1) Pull and Convert from GHCR

Run on a cluster login node:

export ORG=<org>
export RELEASE_DIR=/depot/plow/apps/relaymd/releases/<version>
mkdir -p "${RELEASE_DIR}"

apptainer pull "${RELEASE_DIR}/relaymd-orchestrator.sif" \
  "docker://ghcr.io/${ORG}/relaymd-orchestrator:sha-<shortsha>"
apptainer pull "${RELEASE_DIR}/relaymd-worker.sif" \
  "docker://ghcr.io/${ORG}/relaymd-worker:sha-<shortsha>"
ln -sfn "${RELEASE_DIR}" /depot/plow/apps/relaymd/current

Expected output: - both SIFs exist under ${RELEASE_DIR} - file is readable from compute nodes (shared filesystem path)

2) Submit Tailscale Userspace Validation Job

Use the test_tailscale.sbatch template available in the repo under deploy/slurm/:

export TAILSCALE_AUTH_KEY=<ephemeral_auth_key>
export ORCHESTRATOR_HOSTNAME=<orchestrator_magicdns_hostname>
export RELAYMD_SIF_PATH=/depot/plow/apps/relaymd/current/relaymd-worker.sif
# Optional, cluster-specific:
# export APPTAINER_FLAGS="--cleanenv --writable-tmpfs --bind /tmp:/tmp"

sbatch deploy/slurm/test_tailscale.sbatch

Success criteria: - job exits 0 - tailscale-healthz-<jobid>-<node>.log contains {"status":"ok"...} - job stdout contains Tailscale userspace + orchestrator healthz test passed

3) Manual Validation Checklist

Required checks for Definition of Done:

  1. Node appears in Tailscale admin panel during job execution:
  2. expected hostname prefix: relaymd-test-
  3. GET /healthz response from container is {"status":"ok", ...}
  4. Node disappears from Tailscale admin panel within a few minutes after job completion (ephemeral key behavior)

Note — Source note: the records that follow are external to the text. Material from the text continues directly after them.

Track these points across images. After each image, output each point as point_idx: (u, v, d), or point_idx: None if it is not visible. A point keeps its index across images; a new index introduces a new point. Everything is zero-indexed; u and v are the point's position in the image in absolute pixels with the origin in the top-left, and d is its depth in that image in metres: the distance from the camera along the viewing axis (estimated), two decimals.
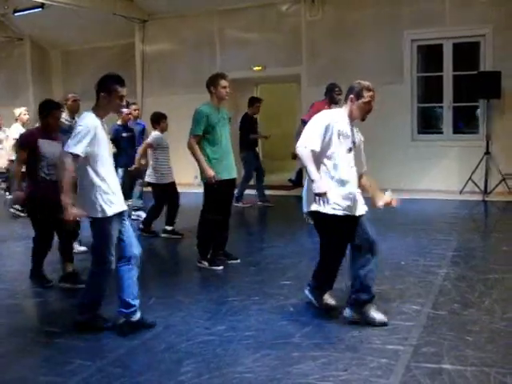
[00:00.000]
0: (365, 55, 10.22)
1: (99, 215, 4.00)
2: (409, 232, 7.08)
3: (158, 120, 7.56)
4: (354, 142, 4.23)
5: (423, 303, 4.50)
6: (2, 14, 12.76)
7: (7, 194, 10.67)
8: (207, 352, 3.75)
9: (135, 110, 9.82)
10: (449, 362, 3.46)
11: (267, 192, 9.97)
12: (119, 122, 8.71)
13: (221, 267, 5.75)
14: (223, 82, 5.64)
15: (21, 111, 9.57)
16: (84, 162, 3.98)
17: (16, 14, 12.73)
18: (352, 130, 4.24)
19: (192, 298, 4.89)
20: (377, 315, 4.11)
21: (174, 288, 5.25)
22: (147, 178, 7.68)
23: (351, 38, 10.45)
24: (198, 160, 5.63)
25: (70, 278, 5.39)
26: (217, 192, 5.65)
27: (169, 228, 7.54)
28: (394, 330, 3.98)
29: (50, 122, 5.33)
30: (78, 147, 3.89)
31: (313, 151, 3.98)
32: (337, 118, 4.16)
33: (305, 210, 4.26)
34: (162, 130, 7.57)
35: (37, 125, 5.59)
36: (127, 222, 4.24)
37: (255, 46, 11.47)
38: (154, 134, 7.56)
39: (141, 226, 7.65)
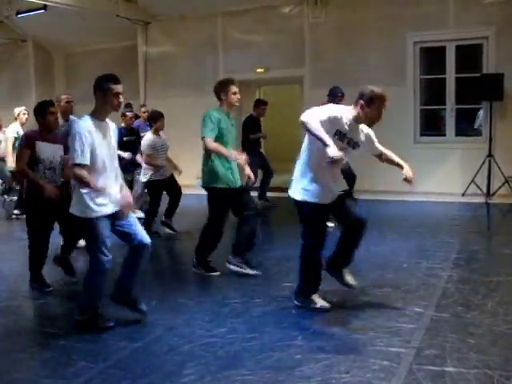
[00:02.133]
0: (367, 57, 10.21)
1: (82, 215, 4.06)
2: (411, 234, 7.07)
3: (156, 119, 7.57)
4: (350, 143, 4.24)
5: (426, 306, 4.49)
6: (5, 15, 12.79)
7: (5, 196, 10.64)
8: (209, 354, 3.75)
9: (144, 112, 9.82)
10: (451, 364, 3.45)
11: (271, 194, 9.95)
12: (123, 125, 8.71)
13: (218, 272, 5.63)
14: (233, 88, 5.40)
15: (20, 110, 9.31)
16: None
17: (19, 16, 12.79)
18: (352, 132, 4.25)
19: (194, 300, 4.89)
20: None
21: (175, 290, 5.24)
22: (146, 177, 7.57)
23: (354, 40, 10.44)
24: (222, 153, 5.30)
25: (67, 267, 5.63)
26: (225, 202, 5.52)
27: (167, 221, 7.76)
28: (396, 333, 3.97)
29: (50, 119, 5.29)
30: (84, 157, 3.93)
31: (320, 122, 3.98)
32: (342, 115, 4.17)
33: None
34: (158, 129, 7.57)
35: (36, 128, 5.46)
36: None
37: (258, 48, 11.46)
38: (147, 140, 7.51)
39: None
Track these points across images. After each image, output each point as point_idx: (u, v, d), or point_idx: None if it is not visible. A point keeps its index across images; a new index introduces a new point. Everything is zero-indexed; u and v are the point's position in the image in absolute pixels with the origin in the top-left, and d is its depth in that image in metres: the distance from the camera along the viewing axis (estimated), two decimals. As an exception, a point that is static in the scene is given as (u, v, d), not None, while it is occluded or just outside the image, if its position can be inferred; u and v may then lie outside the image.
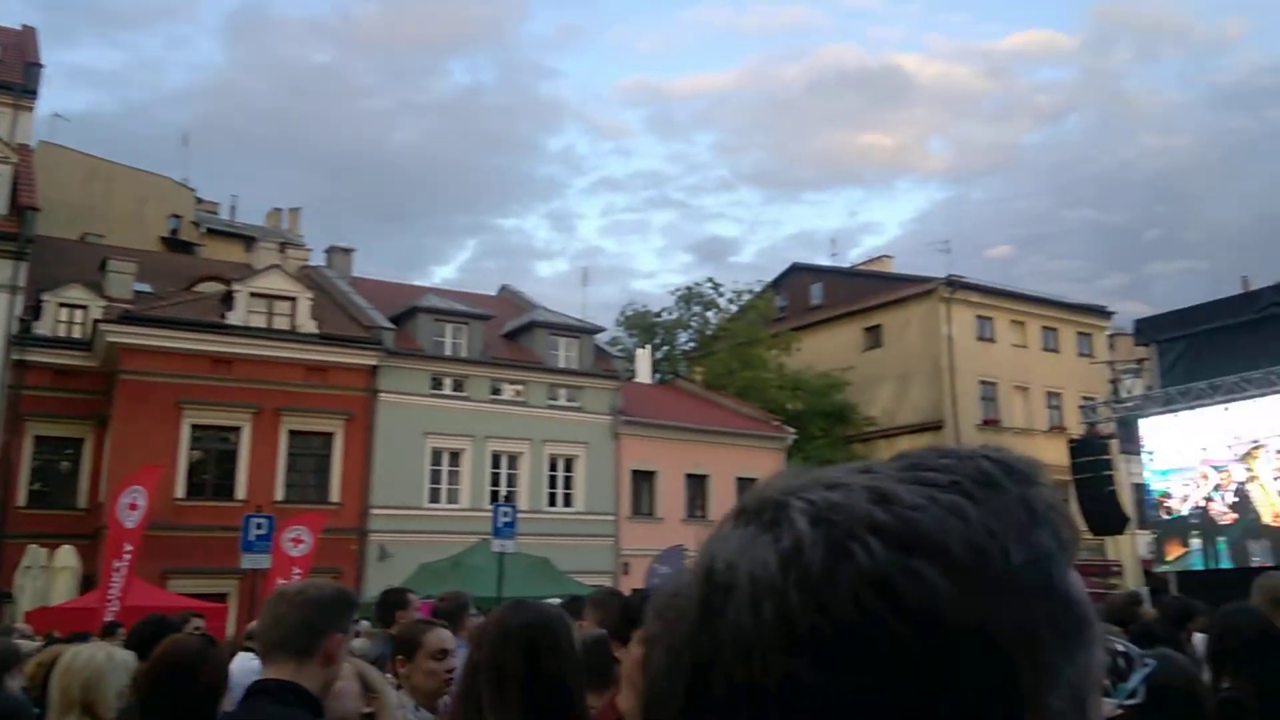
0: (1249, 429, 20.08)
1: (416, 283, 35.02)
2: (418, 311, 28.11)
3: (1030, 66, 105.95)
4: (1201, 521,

4) Cluster-Specific Flags/Notes

Record the exact options needed on your cluster (fill this section after live run):

  • Required apptainer exec flags:
  • --cleanenv
  • --writable-tmpfs
  • --bind /tmp:/tmp
  • Additional required flags:
  • <none observed yet>
  • Namespace/network caveats:
  • <fill after first successful run>
  • Filesystem caveats:
  • <fill after first successful run>

5) Live Run Results

Fill this section after executing on the real HPC cluster:

  • Cluster name:
  • Login node used:
  • Shared .sif path:
  • SLURM job id:
  • Compute node:
  • Tailscale admin panel check (appear/disappear):
  • /healthz response:
  • Final status:

6) Fakeroot Validation Note

apptainer build --fakeroot was probed on this HPC and is not currently a supported path due missing usable fakeroot/subuid support. RelayMD deployment uses GHCR-published images plus apptainer pull on the login node.